(Available data)

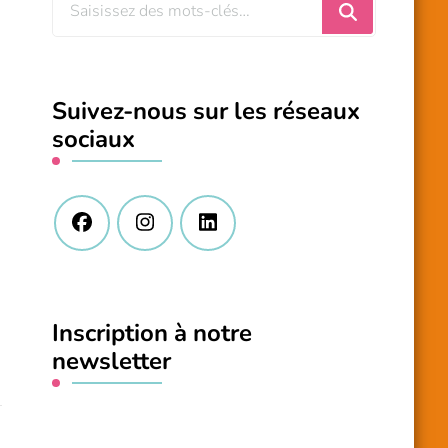
Vous
recherchiez
quelque
chose
Suivez-nous sur les réseaux
?
sociaux
Inscription à notre
newsletter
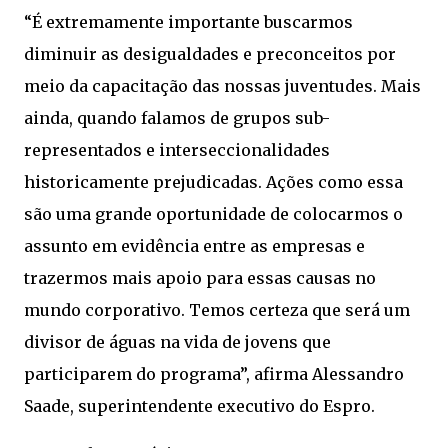
“É extremamente importante buscarmos
diminuir as desigualdades e preconceitos por
meio da capacitação das nossas juventudes. Mais
ainda, quando falamos de grupos sub-
representados e interseccionalidades
historicamente prejudicadas. Ações como essa
são uma grande oportunidade de colocarmos o
assunto em evidência entre as empresas e
trazermos mais apoio para essas causas no
mundo corporativo. Temos certeza que será um
divisor de águas na vida de jovens que
participarem do programa”, afirma Alessandro
Saade, superintendente executivo do Espro.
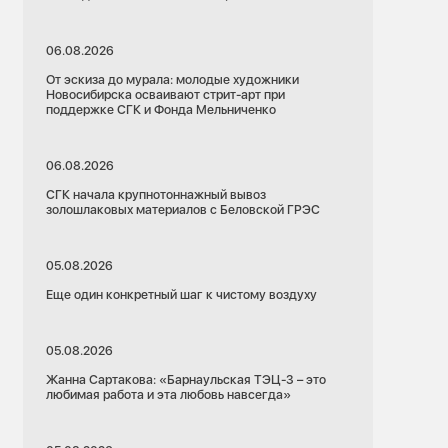
06.08.2026
От эскиза до мурала: молодые художники
Новосибирска осваивают стрит-арт при
поддержке СГК и Фонда Мельниченко
06.08.2026
СГК начала крупнотоннажный вывоз
золошлаковых материалов с Беловской ГРЭС
05.08.2026
Еще один конкретный шаг к чистому воздуху
05.08.2026
Жанна Сартакова: «Барнаульская ТЭЦ-3 – это
любимая работа и эта любовь навсегда»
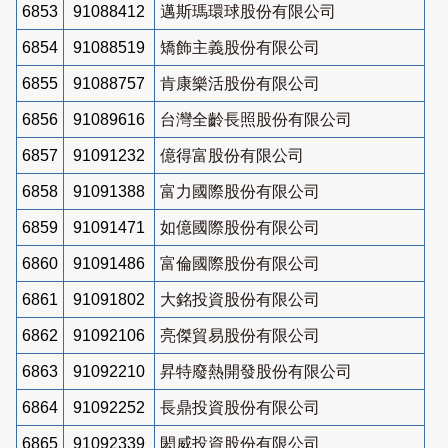
6853
91088412
邁斯瑪環球股份有限公司
6854
91088519
矯飾主義股份有限公司
6855
91088757
肯康樂活股份有限公司
6856
91089616
台灣全齡長照股份有限公司
6857
91091232
億得富股份有限公司
6858
91091388
富力國際股份有限公司
6859
91091471
如億國際股份有限公司
6860
91091486
富倫國際股份有限公司
6861
91091802
大銘投資股份有限公司
6862
91092106
亮傑貿易股份有限公司
6863
91092210
昇特廢熱開發股份有限公司
6864
91092252
長鼎投資股份有限公司
6865
91092339
閎威投資股份有限公司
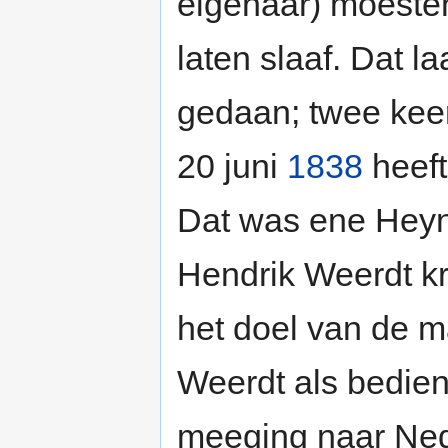
eigenaar) moesten 
laten slaaf. Dat la
gedaan; twee kee
20 juni
1838
heeft
Dat was ene Heyntj
Hendrik Weerdt kr
het doel van de 
Weerdt als bedien
meeging naar Ned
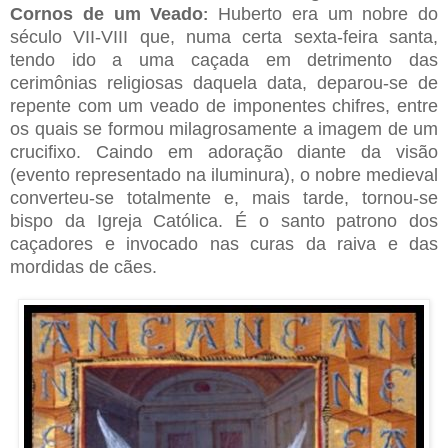
Cornos de um Veado
Huberto era um nobre do
:
século VII-VIII que, numa certa sexta-feira santa,
tendo ido a uma caçada em detrimento das
cerimônias religiosas daquela data, deparou-se de
repente com um veado de imponentes chifres, entre
os quais se formou milagrosamente a imagem de um
crucifixo. Caindo em adoração diante da visão
(evento representado na iluminura), o nobre medieval
converteu-se totalmente e, mais tarde, tornou-se
bispo da Igreja Católica. É o santo patrono dos
caçadores e invocado nas curas da raiva e das
mordidas de cães.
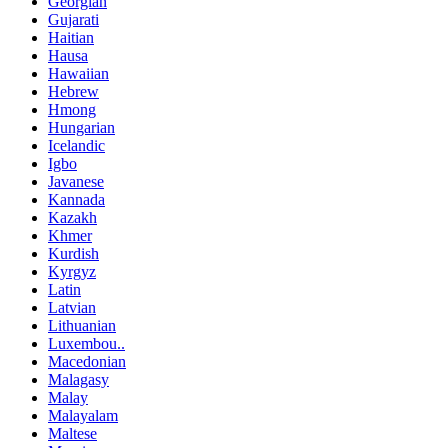
Georgian
Gujarati
Haitian
Hausa
Hawaiian
Hebrew
Hmong
Hungarian
Icelandic
Igbo
Javanese
Kannada
Kazakh
Khmer
Kurdish
Kyrgyz
Latin
Latvian
Lithuanian
Luxembou..
Macedonian
Malagasy
Malay
Malayalam
Maltese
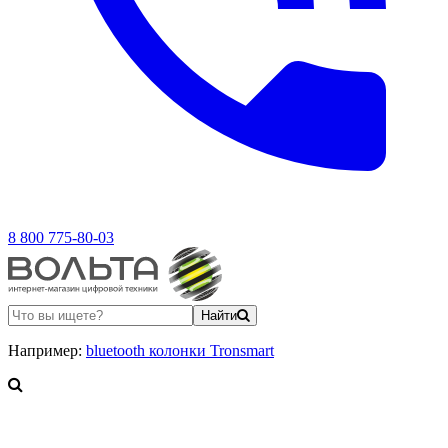
8 800 775-80-03
Найти
Например:
bluetooth колонки Tronsmart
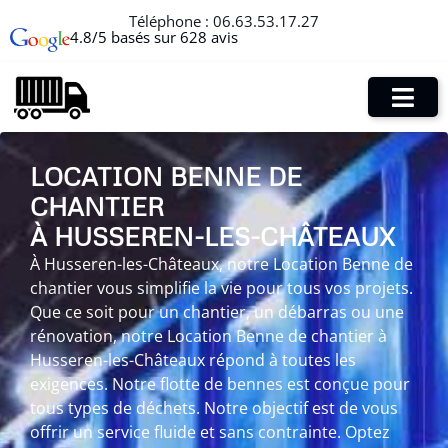
Téléphone :
06.63.53.17.27
4.8/5 basés sur 628 avis
LOCATION BENNE DE
CHANTIER
À HUSSEREN-LES-CHÂTEAUX
À Husseren-les-Châteaux, notre Location Benne de
chantier vous simplifie la vie pour tous vos projets.
Que ce soit pour un chantier, un débarras ou une
rénovation, notre Location Benne de chantier à
Husseren-les-Châteaux répond à toutes les
exigences. Notre flotte de bennes est conçue pour
tous types de déchets. Notre objectif est de vous
offrir un service fluide et sans contrainte. Optez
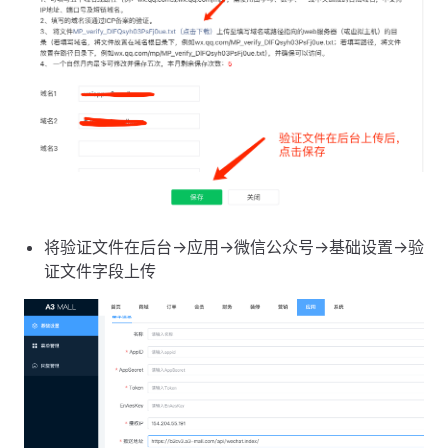
将验证文件在后台->应用->微信公众号->基础设置->验
证文件字段上传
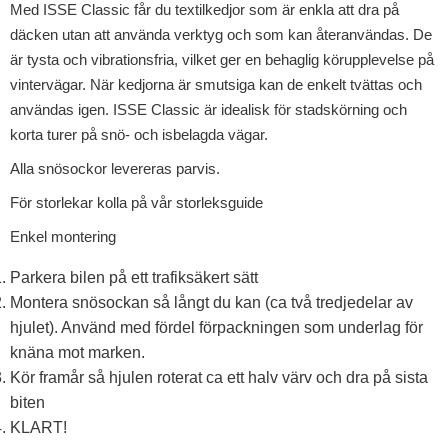
Med ISSE Classic får du textilkedjor som är enkla att dra på
däcken utan att använda verktyg och som kan återanvändas. De
är tysta och vibrationsfria, vilket ger en behaglig körupplevelse på
vintervägar. När kedjorna är smutsiga kan de enkelt tvättas och
användas igen. ISSE Classic är idealisk för stadskörning och
korta turer på snö- och isbelagda vägar.
Alla snösockor levereras parvis.
För storlekar kolla på vår storleksguide
Enkel montering
Parkera bilen på ett trafiksäkert sätt
Montera snösockan så långt du kan (ca två tredjedelar av
hjulet). Använd med fördel förpackningen som underlag för
knäna mot marken.
Kör framår så hjulen roterat ca ett halv värv och dra på sista
biten
KLART!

(End Available data)

Reproduce everything from the start of the lines down to and including the line containing "Saade, superintendente executivo do Espro.", swapping "juventudes" for "gerações" and leaving all else unchanged. Omit the pictures from your answer.

- _Your solution_
Vous
recherchiez
quelque
chose
Suivez-nous sur les réseaux
?
sociaux
Inscription à notre
newsletter
“É extremamente importante buscarmos
diminuir as desigualdades e preconceitos por
meio da capacitação das nossas gerações. Mais
ainda, quando falamos de grupos sub-
representados e interseccionalidades
historicamente prejudicadas. Ações como essa
são uma grande oportunidade de colocarmos o
assunto em evidência entre as empresas e
trazermos mais apoio para essas causas no
mundo corporativo. Temos certeza que será um
divisor de águas na vida de jovens que
participarem do programa”, afirma Alessandro
Saade, superintendente executivo do Espro.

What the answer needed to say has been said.